Reading passage:
= Beginning of Section =

- February 27, 2023
Florida House Rep. Spencer Roach said he and other state legislators have held two meetings regarding a potential repeal of the 1967 Reedy Creek Improvement Act.
That act created the Reedy Creek Improvement District, which in effect allows Disney to operate under its own government rather than that of Orange and Osceola counties.
Roach announced the meetings on Twitter March 30 — two days after Walt Disney Company issued a company statement regarding HB 1557, the Parental Rights in Education bill.
“Florida’s HB 1557 … should never have passed and should never have been signed into law,” Disney’s statement read. “Our goal as a company is for this law to be repealed by the Legislature or struck down in the courts, and we remain committed to supporting the national and state organizations working to achieve that. We are dedicated to standing up for the rights and safety of LGBTQ+ members of the Disney family, as well as the LGBTQ+ community in Florida and across the country.”
In his announcement of discussions to repeal RCIA, Roach said, “If Disney wants to embrace woke ideology, it seems fitting that they should be regulated by Orange County.”
Roach also said the RCIA gives Disney a decisive advantage over companies such as SeaWorld Orlando and Universal Orlando, which do not operate their own governing bodies.
“This is simply an issue of free markets,” Roach tweeted. “Government should not be using the power of the state to pick winners and losers in the marketplace, which is exactly what is happening here. It’s wrong.”
Gov. Ron DeSantis spoke about the idea of repealing the RCIA during a press conference Thursday, March 31.

= End of Section =

Tasks for this exercise:
#1 According to the article on the Reedy Creek Improvement Act, which two counties' government does Disney operate outside of?
#2 Repeat the part of the article on the Reedy Creek Improvement Act starting with "In his announcement" and going on through "own governing bodies.".
#3 Carry on the article on the Reedy Creek Improvement Act, beginning after its final sentence.
The data that comes next has no connection to the article on the Reedy Creek Improvement Act.

Study material:
= Beginning of Section =

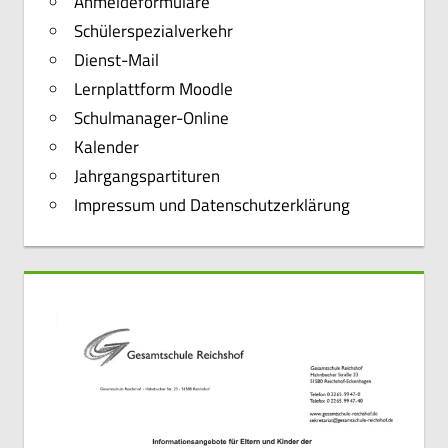
Anmeldeformulare
Schülerspezialverkehr
Dienst-Mail
Lernplattform Moodle
Schulmanager-Online
Kalender
Jahrgangspartituren
Impressum und Datenschutzerklärung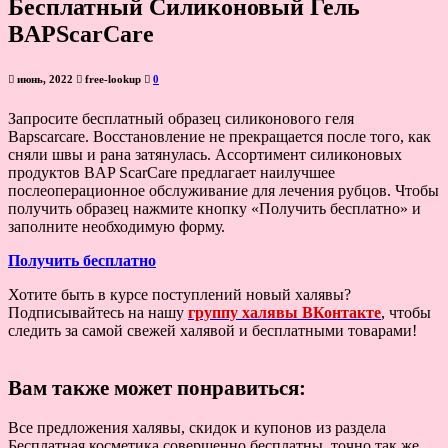
Бесплатный Силиконовый Гель
BAPScarCare
июнь, 2022
free-lookup
0
Запросите бесплатный образец силиконового геля
Bapscarcare. Восстановление не прекращается после того, как
сняли швы и рана затянулась. Ассортимент силиконовых
продуктов BAP ScarCare предлагает наилучшее
послеоперационное обслуживание для лечения рубцов. Чтобы
получить образец нажмите кнопку «Получить бесплатно» и
заполните необходимую форму.
Получить бесплатно
Хотите быть в курсе поступлений новый халявы?
Подписывайтесь на нашу
группу халявы ВКонтакте
, чтобы
следить за самой свежей халявой и бесплатными товарами!
Вам также может понравиться:
Все предложения халявы, скидок и купонов из раздела
Бесплатная косметика совершенно бесплатны, точно так же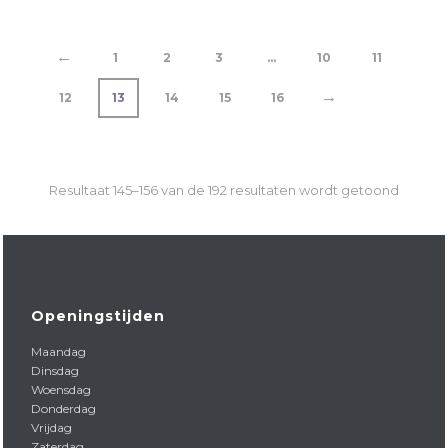
←
1
2
3
…
10
11
→
12
13
14
15
16
Resultaat 145–156 van de 192 resultaten wordt getoond
Openingstijden
Maandag
Dinsdag
Woensdag
Donderdag
Vrijdag
Zaterdag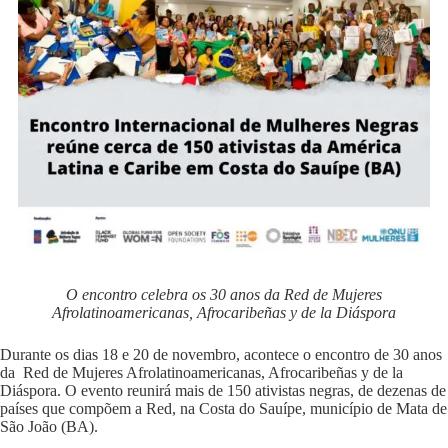
O encontro celebra os 30 anos da Red de Mujeres
Afrolatinoamericanas, Afrocaribeñas y de la Diáspora
Durante os dias 18 e 20 de novembro, acontece o encontro de 30 anos
da Red de Mujeres Afrolatinoamericanas, Afrocaribeñas y de la
Diáspora. O evento reunirá mais de 150 ativistas negras, de dezenas de
países que compõem a Red, na Costa do Sauípe, município de Mata de
São João (BA).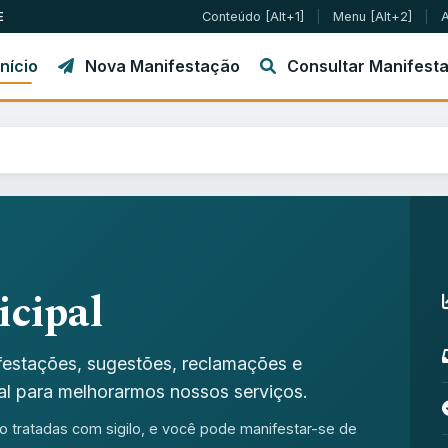
E
Conteúdo
[Alt+1]
|
Menu
[Alt+2]
|
nício
Nova Manifestação
Consultar Manifest
cipal
estações, sugestões, reclamações e
ial para melhorarmos nossos serviços.
o tratadas com sigilo, e você pode manifestar-se de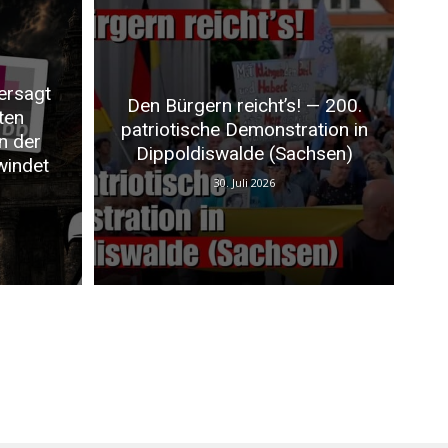
ersagt
Den Bürgern reicht’s! — 200.
ten
patriotische Demonstration in
n der
Dippoldiswalde (Sachsen)
windet
30. Juli 2026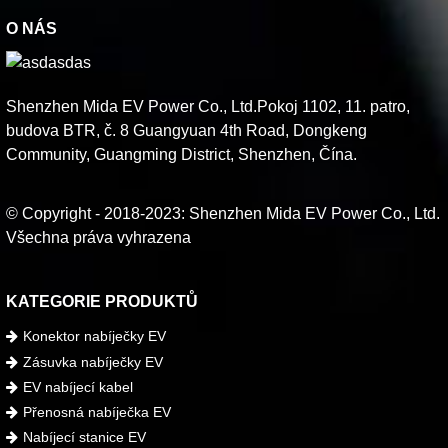
O NÁS
Shenzhen Mida EV Power Co., Ltd.Pokoj 1102, 11. patro,
budova BTR, č. 8 Guangyuan 4th Road, Dongkeng
Community, Guangming District, Shenzhen, Čína.
© Copyright - 2018-2023: Shenzhen Mida EV Power Co., Ltd.
Všechna práva vyhrazena
KATEGORIE PRODUKTŮ
Konektor nabíječky EV
Zásuvka nabíječky EV
EV nabíjecí kabel
Přenosná nabíječka EV
Nabíjecí stanice EV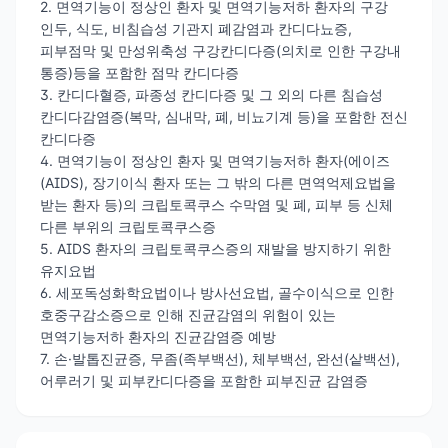
2. 면역기능이 정상인 환자 및 면역기능저하 환자의 구강
인두, 식도, 비침습성 기관지 폐감염과 칸디다뇨증,
피부점막 및 만성위축성 구강칸디다증(의치로 인한 구강내
통증)등을 포함한 점막 칸디다증
3. 칸디다혈증, 파종성 칸디다증 및 그 외의 다른 침습성
칸디다감염증(복막, 심내막, 폐, 비뇨기계 등)을 포함한 전신
칸디다증
4. 면역기능이 정상인 환자 및 면역기능저하 환자(에이즈
(AIDS), 장기이식 환자 또는 그 밖의 다른 면역억제요법을
받는 환자 등)의 크립토콕쿠스 수막염 및 폐, 피부 등 신체
다른 부위의 크립토콕쿠스증
5. AIDS 환자의 크립토콕쿠스증의 재발을 방지하기 위한
유지요법
6. 세포독성화학요법이나 방사선요법, 골수이식으로 인한
호중구감소증으로 인해 진균감염의 위험이 있는
면역기능저하 환자의 진균감염증 예방
7. 손·발톱진균증, 무좀(족부백선), 체부백선, 완선(샅백선),
어루러기 및 피부칸디다증을 포함한 피부진균 감염증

= End of Section =

Task-by-task outputs:
#1 Orange and Osceola counties.

#2
In his announcement of discussions to repeal RCIA, Roach said, “If Disney wants to embrace woke ideology, it seems fitting that they should be regulated by Orange County.”
Roach also said the RCIA gives Disney a decisive advantage over companies such as SeaWorld Orlando and Universal Orlando, which do not operate their own governing bodies.

#3
“I would not say that would be retaliatory,” he said. “There are certain entities that have exerted a lot of influence through corporate means to generate special privileges in the law. I don’t think we should have special privileges in the law at all. Some of these things have developed over the years. I actually had to deal with this last year, when we passed a bill to protect Floridians from big-tech censorship. The idea was to be able to let them sue under the ‘Unfair and Deceptive Trade Practices Act,’ protect political candidates from being de-platformed — stuff that was good. And it’s being litigated in the courts, which we knew it would. But at the 11th hour, the Legislature slips in a provision in that law that said, ‘If you operate a theme park, it doesn’t apply to you.’ And that was meant solely to protect Disney.
“I don’t think it is retaliatory,” DeSantis said. “I just think that Disney’s posturing alienated a lot of people now, and so the political influence they’re used to wielding, I think has dissipated. And so the question is why would you want to have special privileges in the law at all? And I don’t think that we should.”
The Reedy Creek Improvement District, created by a special act of the Florida Legislature and signed into law by former Gov. Claude Kirk Jr., gives Disney power to oversee decisions related to land-use regulation and planning, building codes, surface water control, drainage, waste treatment, utilities, roads, bridges, fire protection, emergency medical services, and environmental services.
The district includes about 25,000 acres in both Orange and Osceola counties, and services 19 landowners, including Walt Disney Company.
A five-member Board of Supervisors, elected by landowners, governs the district.